За полгода до того, я ушел из большой корпорации, где пришлось руководить подразделением численностью более пяти тысяч работающих. И тут надо сказать, что девяносто пять процентов этих работающих были женщины.
С тех пор я не боюсь ничего. Следует отметить, что тот террариум, то есть женский коллектив мне удалось приручить не сразу. Но зато теперь я точно знаю, что лучшие соратники и подчиненные в самых ответственных делах, это слабые женщины. Которые во многом сильнее мужчин.
Если они видят, что ты их ценишь и верят, что не предашь, то никакие мужики не идут в сравнение с ними. И нет в этих словах никакого лукавства. Они самые лучшие и добросовестные.

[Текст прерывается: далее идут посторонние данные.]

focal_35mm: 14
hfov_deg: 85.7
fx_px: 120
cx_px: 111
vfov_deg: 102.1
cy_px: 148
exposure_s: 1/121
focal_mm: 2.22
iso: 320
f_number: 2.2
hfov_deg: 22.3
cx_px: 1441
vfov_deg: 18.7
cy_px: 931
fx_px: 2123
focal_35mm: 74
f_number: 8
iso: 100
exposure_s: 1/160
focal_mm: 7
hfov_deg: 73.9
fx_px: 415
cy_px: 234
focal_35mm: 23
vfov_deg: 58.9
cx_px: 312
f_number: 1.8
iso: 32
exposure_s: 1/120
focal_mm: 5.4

В силу своей природной женской дотошности они умеют качественно исполнить то, на что ни у какого мужика просто не хватит терпения. Они и дело сделают и, если надо, твоих врагов безжалостно сгрызут. И все это, опять же, выполнят очень методично и добросовестно.

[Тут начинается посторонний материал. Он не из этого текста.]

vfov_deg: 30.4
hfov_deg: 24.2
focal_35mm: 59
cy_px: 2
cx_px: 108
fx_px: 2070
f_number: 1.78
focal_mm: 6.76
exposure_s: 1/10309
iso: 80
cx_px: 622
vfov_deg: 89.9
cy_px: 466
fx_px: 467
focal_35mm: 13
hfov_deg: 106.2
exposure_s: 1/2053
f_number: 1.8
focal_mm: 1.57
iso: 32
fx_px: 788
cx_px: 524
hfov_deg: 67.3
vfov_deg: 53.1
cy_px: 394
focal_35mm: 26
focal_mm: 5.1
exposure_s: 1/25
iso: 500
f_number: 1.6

А самое главное, что женщины гораздо меньшие словоблуды и сплетники, чем мужики. Это не шутка, это объективная реальность. Женщины и без того мне всегда нравились больше мужиков, ну а после совместной созидательной работы я их еще и зауважал. Женщины существа более высокого порядка, чем мы, мужики и этим они выгодно отличаются от человека, наивно считающего себя венцом природы. И еще, они гораздо приятнее на ощупь…

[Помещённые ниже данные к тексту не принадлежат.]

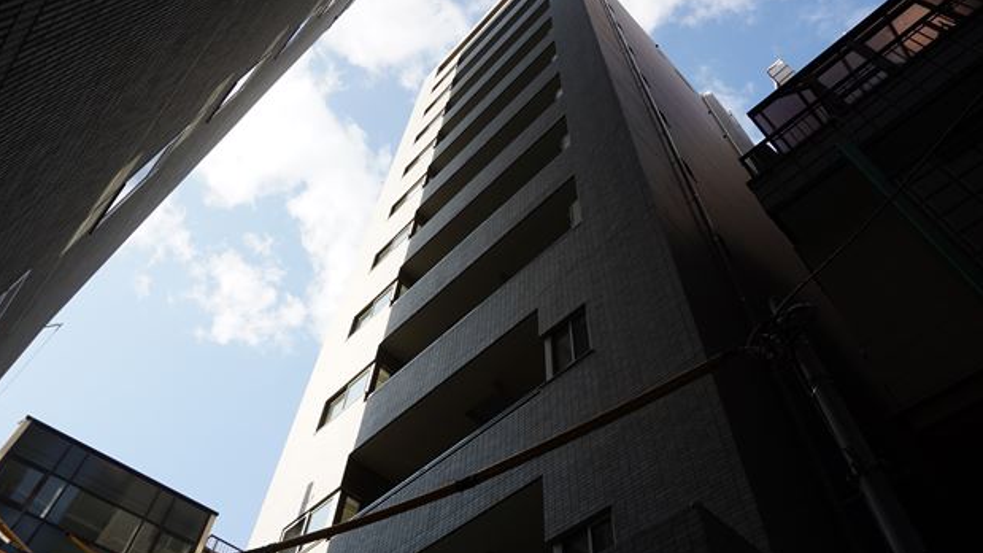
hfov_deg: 71.9
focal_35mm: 26
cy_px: 304
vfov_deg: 44.3
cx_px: 491
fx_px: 678
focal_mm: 16
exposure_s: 1/125
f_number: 8
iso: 100
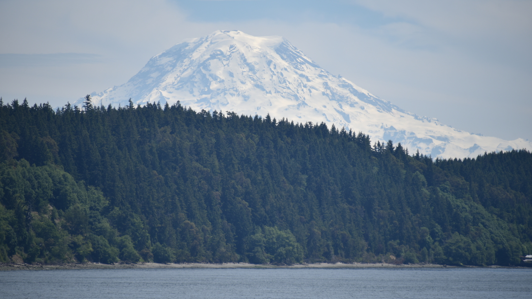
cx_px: 266
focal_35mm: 315
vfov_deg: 3.9
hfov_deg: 6.9
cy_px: 151
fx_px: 4443
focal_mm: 300
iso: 100
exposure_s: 1/640
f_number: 6.3
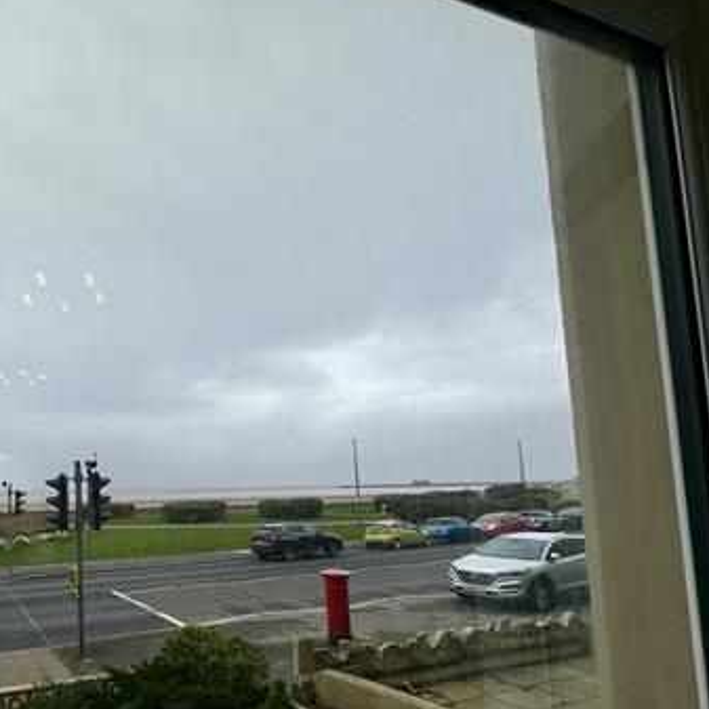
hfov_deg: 61.5
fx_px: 510
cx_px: 105
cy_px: 448
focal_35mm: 22
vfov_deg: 68.4
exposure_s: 1/2564
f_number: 2.2
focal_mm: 2.22
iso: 50
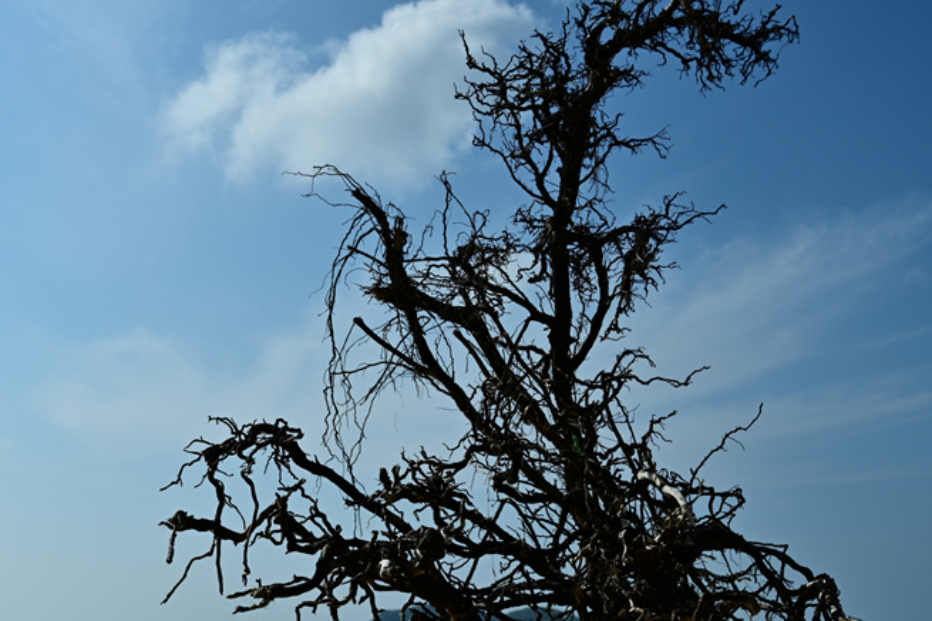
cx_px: 404
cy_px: 491
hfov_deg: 44.4
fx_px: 1138
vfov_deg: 29.8
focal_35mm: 44
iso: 100
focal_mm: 24
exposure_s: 1/1000
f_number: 8
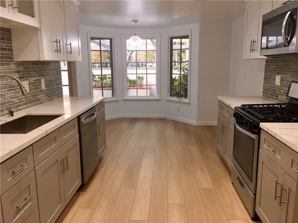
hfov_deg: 61.7
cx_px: 149
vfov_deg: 48.2
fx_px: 250
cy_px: 112
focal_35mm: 29
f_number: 2.2
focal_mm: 4.15
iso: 40
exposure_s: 1/30
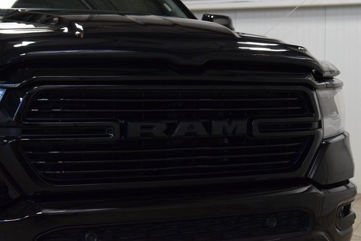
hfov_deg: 27.0
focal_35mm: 75
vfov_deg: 18.2
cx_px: 180
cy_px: 120
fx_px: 752
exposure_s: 1/60
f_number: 7.1
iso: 1600
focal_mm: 50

Моя работа мне очень нравилась и смею сказать, что она у меня получалась. А зарплата порой нравилась больше самой работы. Но общероссийское поветрие не обошло и наши палестины. Настали черные времена, когда на завод зашли московские твари из самых государственных верхов. Их еще почему-то называют эффективными менеджерами. После этого стало не просто грустно, а очень душно и тоскливо. Их главным принципом, который они, не стесняясь, озвучивали вслух и прилюдно, была фраза – «А зачем нам завтра ботинки, нам лучше тапки, но сегодня!».
Присланных из Москвы упырей – эффективных менеджеров меняли часто, как затасканных шлюх в солдатских борделях. И наверное, именно потому они так остервенело грабили завод. Каждый день, как в последний раз. Убивали они производство хуже самых беспредельных хищников. Как будто они не сограждане на русской земле, а мародеры-иноверцы на захваченной территории. Даже в 90-е при засилье бандитов такого не было. Чтобы одномоментно урвать стакан молока, они безжалостно вспарывали своими канцелярскими ножами вымя дойной коровы. То, что корову можно доить без поножовщины и не по стакану, а по ведру многие годы, они понимать не хотели. Или не были способны понять. Москвичи, что с них взять… С новыми управленцами было трудно, их почему-то все время хотелось ударить. С ноги, да по их наглым московским мордам.